6. I speak ill of the dog's intelligence. For instance, sometimes he will sprint out into the yard with the hedgehog in his mouth, and he will encounter a pedestrian. Faced with the depressing choice either of not barking or of removing the hedgehog, he will instead bark with the hedgehog in his mouth, which doesn't really work all that well - it sounds vaguely like Mrrrfff. The pedestrian will laugh and say, "You've got to take it out of your mouth, Mr. Dog." And I'll say, "He's not very smart." Egad! (As an aside: one of my friends once adopted an adult dog, and she took him to an obedience class at a Petco-type place. On the first day, he was the worst-behaved dog by far, and he ended up peeing all over the center of the room. And she found herself saying, "Sorry - he's adopted.")

Yes, I can see the expression on your face now - perhaps it's aghast, perhaps it's mortified, perhaps it's merely deeply disturbed. I will say that we love our dog an absurd amount, and we spend way too much time thinking about him and talking about him when we're away (like this past weekend). But, as parents, we obviously need an intervention from Cesar Millan. (Geopolitics could also use an intervention from Cesar Millan, in my opinion.)

Edited to add:
8. I can't believe I almost forgot this. Last night, my husband got back before me from New York (we have different preferred airlines - another story for another time). He picked up the dog from the boarder and returned home.
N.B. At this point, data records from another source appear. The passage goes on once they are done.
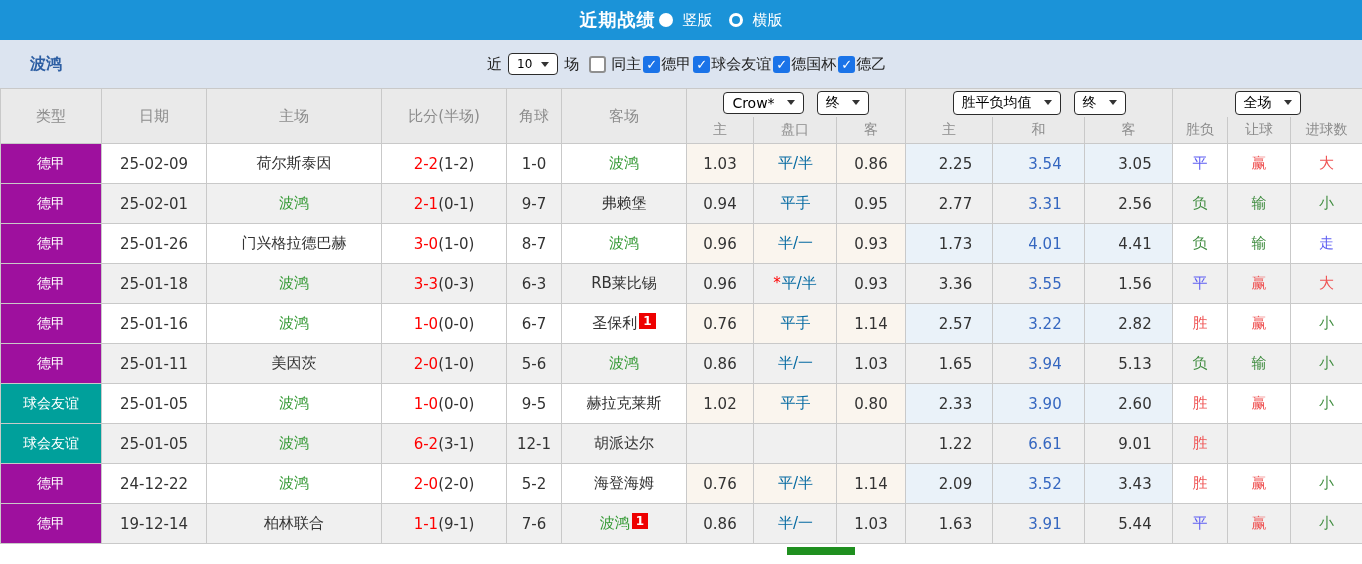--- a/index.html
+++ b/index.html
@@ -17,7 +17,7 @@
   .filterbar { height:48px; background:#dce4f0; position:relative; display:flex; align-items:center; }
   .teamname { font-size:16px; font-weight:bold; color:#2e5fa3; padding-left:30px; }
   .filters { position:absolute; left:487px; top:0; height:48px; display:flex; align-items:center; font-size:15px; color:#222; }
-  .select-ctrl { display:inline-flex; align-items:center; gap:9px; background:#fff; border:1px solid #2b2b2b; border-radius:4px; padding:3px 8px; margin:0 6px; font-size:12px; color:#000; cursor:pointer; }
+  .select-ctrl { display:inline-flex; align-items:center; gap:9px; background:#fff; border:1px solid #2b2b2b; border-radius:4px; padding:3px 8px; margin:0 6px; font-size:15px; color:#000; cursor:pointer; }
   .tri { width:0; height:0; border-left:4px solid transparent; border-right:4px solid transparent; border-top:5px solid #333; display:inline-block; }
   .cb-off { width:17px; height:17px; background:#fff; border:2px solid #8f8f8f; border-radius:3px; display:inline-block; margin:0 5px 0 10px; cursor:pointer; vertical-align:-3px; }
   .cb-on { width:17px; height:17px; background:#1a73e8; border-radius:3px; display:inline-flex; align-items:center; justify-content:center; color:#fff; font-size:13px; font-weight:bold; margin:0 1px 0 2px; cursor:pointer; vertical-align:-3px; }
After he'd let the dog outside for a bit, the dog came back in smelling like shit. Literally, like shit. He had rolled in it or something. My husband wasn't feeling all that well, so he sort of rubbed the dog with a towel and left me a message saying that the dog smelled like shit and, well, he didn't feel like dealing with it. So I got home late to find a shit-smelling dog who seemed a bit upset that no one would hug him. He's too big for me to wash on my own, so I just spritzed him with some eucalyptus spray and we left him there in the kitchen overnight. Let me repeat that: We left our shit-smelling dog smelling like shit overnight. To our credit, we did wash him this morning before we went to work.

4 comments:

Andrew McAllister said...

Eww. That must have given the corn flakes a little added flavor in the morning. (the smelly dog, that is)

To Love, Honor and Dismay

Anonymous said...

Well yesterday we went to a doggy play date barbecue thing out in the country--all the dogs were allowed to run freely. We were the only dogless people, but we figured our small, furry human earned us an invite. Anyway, every dog there licked the baby and sniffed him and slobbered on him, and it was a mere TWO HOURS AGO when he, the stinky sticky baby, got a bath.

(In my (lame) defense, I'd like to add that he did not at all seem to mind smelling like dog for 28 hours.)

Meg said...

Hmm, yes.. I think you might have to share this installment with us. Out dog acts as if he wants to savage everyone except us and my brother and my step-kids. He lives inside becasue he fights with the neighbours dog. He flunked obedience school. (Not really, but it was WAY too embarassing when we tried taking him there)He LOVES us though; he is just socially very retarded.

I often wonder how we can avoid this insanity with our offspring.

TLB said...

But the dog is well-behaved enough to come to our house, and we do not invite him lightly, being cat people.